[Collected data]
-- Opening Marker --
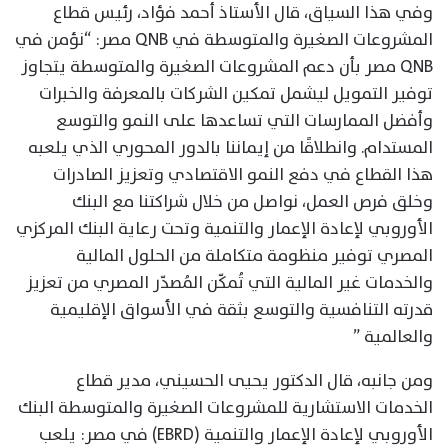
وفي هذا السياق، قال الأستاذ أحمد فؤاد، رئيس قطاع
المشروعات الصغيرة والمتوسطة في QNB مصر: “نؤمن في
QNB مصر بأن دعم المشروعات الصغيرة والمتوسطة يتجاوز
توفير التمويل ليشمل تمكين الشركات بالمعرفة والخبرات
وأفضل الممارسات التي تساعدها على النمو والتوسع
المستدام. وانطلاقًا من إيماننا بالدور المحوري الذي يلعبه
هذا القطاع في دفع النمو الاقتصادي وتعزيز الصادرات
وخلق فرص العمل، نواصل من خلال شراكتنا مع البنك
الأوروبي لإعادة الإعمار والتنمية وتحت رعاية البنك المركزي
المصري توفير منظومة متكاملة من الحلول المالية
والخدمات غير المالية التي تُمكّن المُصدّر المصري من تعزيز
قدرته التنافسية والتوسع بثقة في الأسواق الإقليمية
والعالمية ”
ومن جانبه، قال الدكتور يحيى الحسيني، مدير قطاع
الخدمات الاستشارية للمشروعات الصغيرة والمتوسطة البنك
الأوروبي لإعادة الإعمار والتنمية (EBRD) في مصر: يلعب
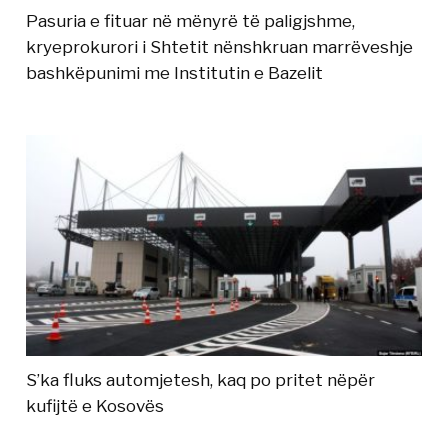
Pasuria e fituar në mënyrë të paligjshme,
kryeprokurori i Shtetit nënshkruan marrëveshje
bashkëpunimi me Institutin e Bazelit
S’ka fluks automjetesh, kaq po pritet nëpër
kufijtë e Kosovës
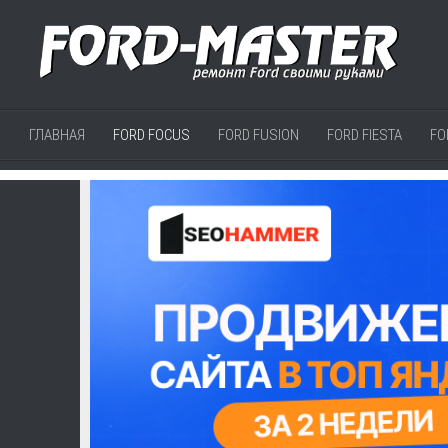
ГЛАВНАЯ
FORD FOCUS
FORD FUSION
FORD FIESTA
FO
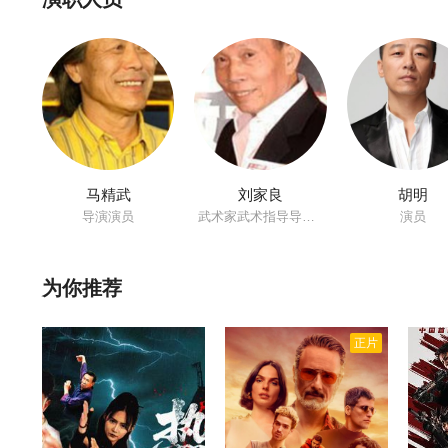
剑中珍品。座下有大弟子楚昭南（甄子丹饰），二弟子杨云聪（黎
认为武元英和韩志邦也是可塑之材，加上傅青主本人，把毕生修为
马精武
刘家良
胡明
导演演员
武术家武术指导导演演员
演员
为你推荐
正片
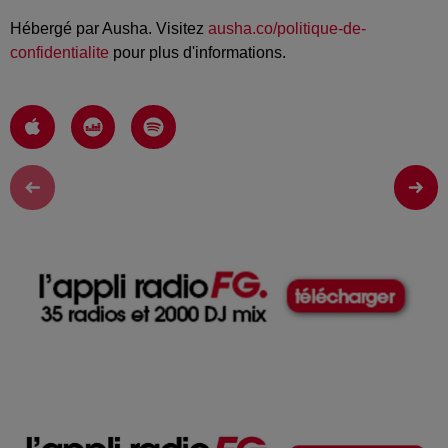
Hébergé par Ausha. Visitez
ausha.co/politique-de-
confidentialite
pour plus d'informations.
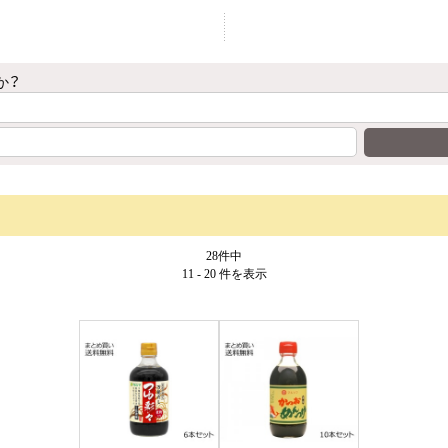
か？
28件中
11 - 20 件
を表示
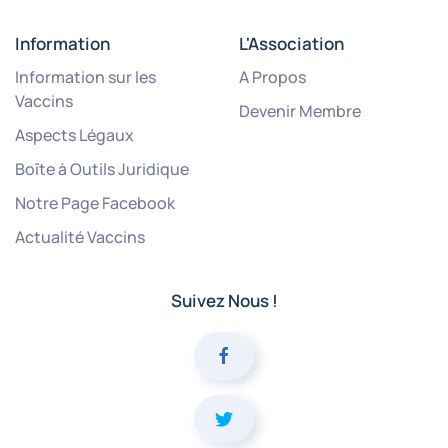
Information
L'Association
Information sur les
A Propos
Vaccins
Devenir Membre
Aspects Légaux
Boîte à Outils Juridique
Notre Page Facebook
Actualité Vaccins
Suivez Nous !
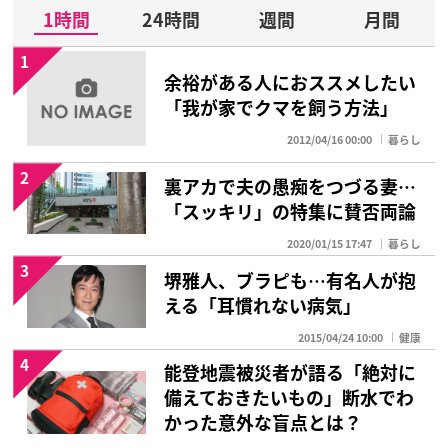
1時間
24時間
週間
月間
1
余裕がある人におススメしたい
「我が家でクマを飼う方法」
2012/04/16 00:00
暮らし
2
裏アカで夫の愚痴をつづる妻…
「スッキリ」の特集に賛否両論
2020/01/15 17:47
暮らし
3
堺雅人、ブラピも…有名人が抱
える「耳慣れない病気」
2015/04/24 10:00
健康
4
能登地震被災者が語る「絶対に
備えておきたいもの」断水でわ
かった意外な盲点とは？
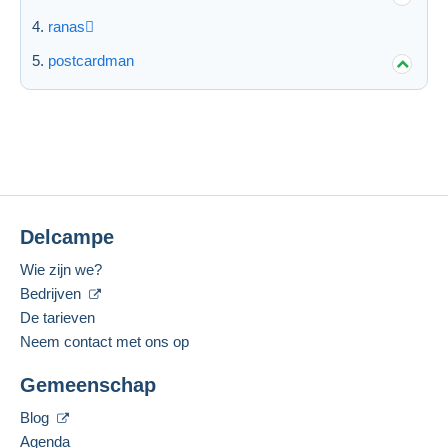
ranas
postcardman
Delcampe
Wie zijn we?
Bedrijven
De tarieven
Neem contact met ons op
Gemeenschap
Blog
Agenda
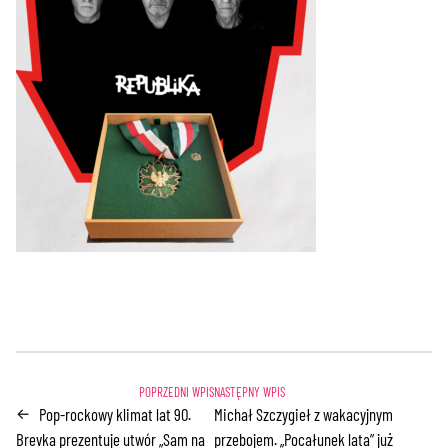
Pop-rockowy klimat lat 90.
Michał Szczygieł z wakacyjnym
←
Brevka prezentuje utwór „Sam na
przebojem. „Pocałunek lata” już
-- Closing Marker --
-- Opening Marker --
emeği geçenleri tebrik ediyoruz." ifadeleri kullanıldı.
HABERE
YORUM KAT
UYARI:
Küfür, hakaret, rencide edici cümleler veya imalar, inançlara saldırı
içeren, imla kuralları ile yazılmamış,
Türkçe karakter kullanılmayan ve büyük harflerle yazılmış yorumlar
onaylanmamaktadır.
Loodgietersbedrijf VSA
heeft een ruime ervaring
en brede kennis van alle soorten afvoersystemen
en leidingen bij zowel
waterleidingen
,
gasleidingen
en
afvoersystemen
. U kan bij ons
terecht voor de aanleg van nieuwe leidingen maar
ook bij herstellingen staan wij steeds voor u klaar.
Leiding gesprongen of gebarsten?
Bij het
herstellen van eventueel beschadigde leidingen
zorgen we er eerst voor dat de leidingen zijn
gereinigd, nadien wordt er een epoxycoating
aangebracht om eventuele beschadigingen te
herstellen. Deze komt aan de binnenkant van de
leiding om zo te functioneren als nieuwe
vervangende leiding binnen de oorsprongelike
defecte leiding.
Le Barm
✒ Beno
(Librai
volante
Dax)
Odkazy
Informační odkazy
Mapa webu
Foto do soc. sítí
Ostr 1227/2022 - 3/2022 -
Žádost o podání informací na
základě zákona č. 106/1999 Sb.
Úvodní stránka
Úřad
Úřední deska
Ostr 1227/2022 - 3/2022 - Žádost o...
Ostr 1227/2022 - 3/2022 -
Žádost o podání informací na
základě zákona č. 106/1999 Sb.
-- Closing Marker --
-- Opening Marker --
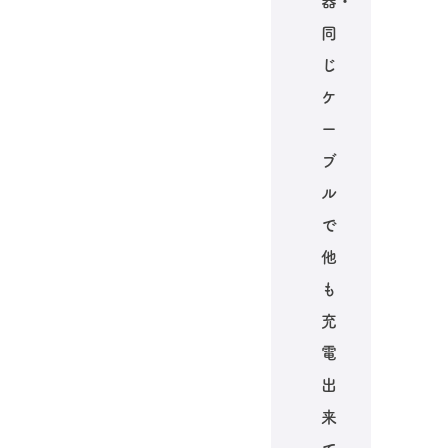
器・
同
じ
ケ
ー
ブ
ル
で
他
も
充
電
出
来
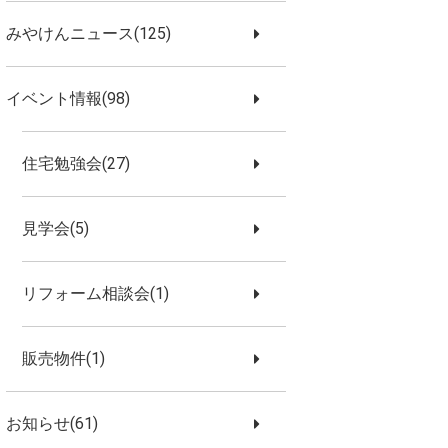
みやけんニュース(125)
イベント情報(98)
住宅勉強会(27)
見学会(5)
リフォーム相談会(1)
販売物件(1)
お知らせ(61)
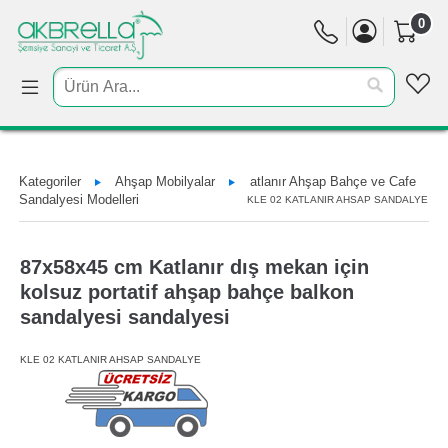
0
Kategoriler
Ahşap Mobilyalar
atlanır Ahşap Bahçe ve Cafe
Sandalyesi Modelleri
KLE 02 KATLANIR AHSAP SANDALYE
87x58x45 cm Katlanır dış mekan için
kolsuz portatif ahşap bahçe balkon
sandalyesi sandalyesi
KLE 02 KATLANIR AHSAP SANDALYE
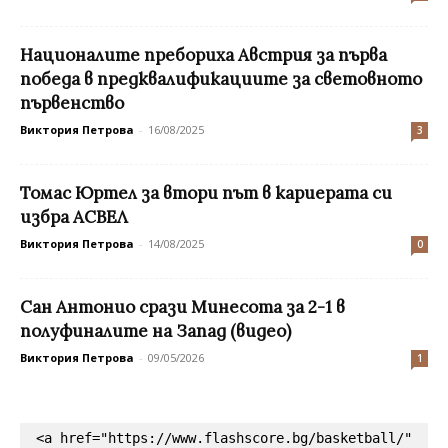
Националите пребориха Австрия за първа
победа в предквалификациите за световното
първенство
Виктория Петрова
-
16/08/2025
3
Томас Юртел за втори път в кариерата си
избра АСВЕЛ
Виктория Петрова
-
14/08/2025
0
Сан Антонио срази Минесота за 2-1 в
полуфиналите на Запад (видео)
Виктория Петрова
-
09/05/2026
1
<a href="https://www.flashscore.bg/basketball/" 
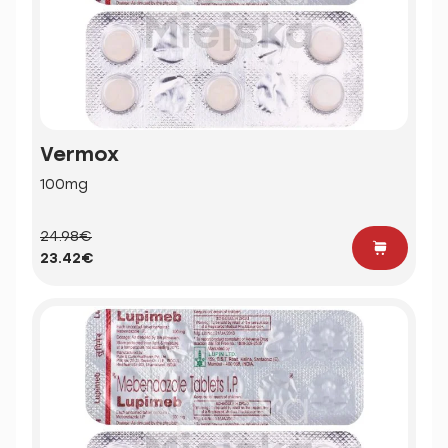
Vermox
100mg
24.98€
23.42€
-- Closing Marker --
WRITTEN TASK ::
Reproduce without changes the lines in the data that start at the line containing "وفي هذا السياق،" and end at the line containing "الأوروبي لإعادة الإعمار والتنمية (EBRD)", including both of those lines.

COMPLETED TASK ::
وفي هذا السياق، قال الأستاذ أحمد فؤاد، رئيس قطاع
المشروعات الصغيرة والمتوسطة في QNB مصر: “نؤمن في
QNB مصر بأن دعم المشروعات الصغيرة والمتوسطة يتجاوز
توفير التمويل ليشمل تمكين الشركات بالمعرفة والخبرات
وأفضل الممارسات التي تساعدها على النمو والتوسع
المستدام. وانطلاقًا من إيماننا بالدور المحوري الذي يلعبه
هذا القطاع في دفع النمو الاقتصادي وتعزيز الصادرات
وخلق فرص العمل، نواصل من خلال شراكتنا مع البنك
الأوروبي لإعادة الإعمار والتنمية وتحت رعاية البنك المركزي
المصري توفير منظومة متكاملة من الحلول المالية
والخدمات غير المالية التي تُمكّن المُصدّر المصري من تعزيز
قدرته التنافسية والتوسع بثقة في الأسواق الإقليمية
والعالمية ”
ومن جانبه، قال الدكتور يحيى الحسيني، مدير قطاع
الخدمات الاستشارية للمشروعات الصغيرة والمتوسطة البنك
الأوروبي لإعادة الإعمار والتنمية (EBRD) في مصر: يلعب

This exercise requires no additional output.